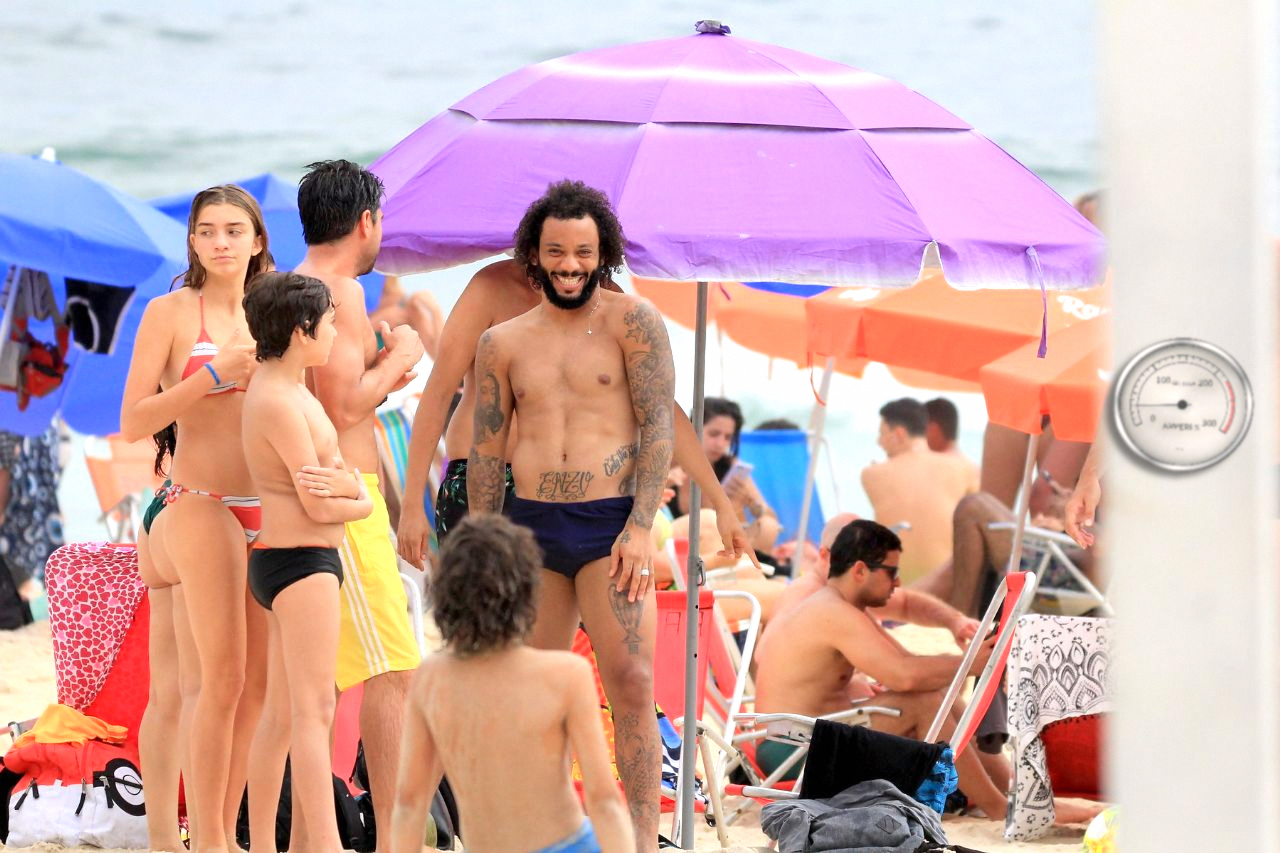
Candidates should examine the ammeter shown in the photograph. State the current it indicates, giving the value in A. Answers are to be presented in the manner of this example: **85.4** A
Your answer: **30** A
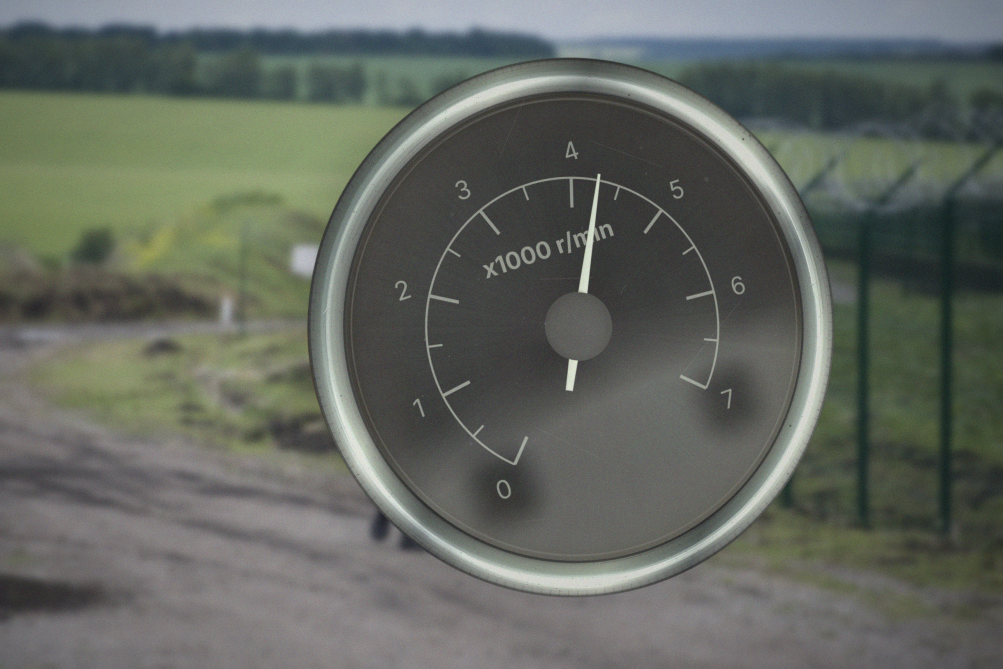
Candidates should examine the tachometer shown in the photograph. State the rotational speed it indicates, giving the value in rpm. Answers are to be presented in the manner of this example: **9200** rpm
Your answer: **4250** rpm
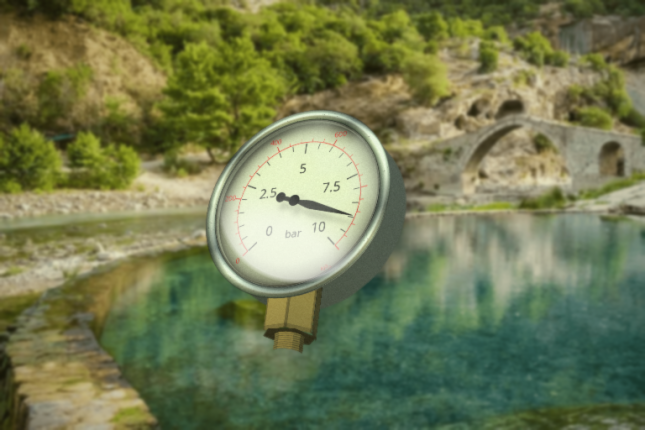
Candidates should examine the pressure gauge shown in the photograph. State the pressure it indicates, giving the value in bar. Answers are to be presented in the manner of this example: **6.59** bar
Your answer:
________________
Reproduce every row above word for word, leaving out the pictures.

Candidates should examine the ammeter shown in the photograph. State the current it indicates, giving the value in A. Answers are to be presented in the manner of this example: **85.4** A
Your answer: **30** A
Candidates should examine the tachometer shown in the photograph. State the rotational speed it indicates, giving the value in rpm. Answers are to be presented in the manner of this example: **9200** rpm
Your answer: **4250** rpm
Candidates should examine the pressure gauge shown in the photograph. State the pressure it indicates, giving the value in bar. Answers are to be presented in the manner of this example: **6.59** bar
Your answer:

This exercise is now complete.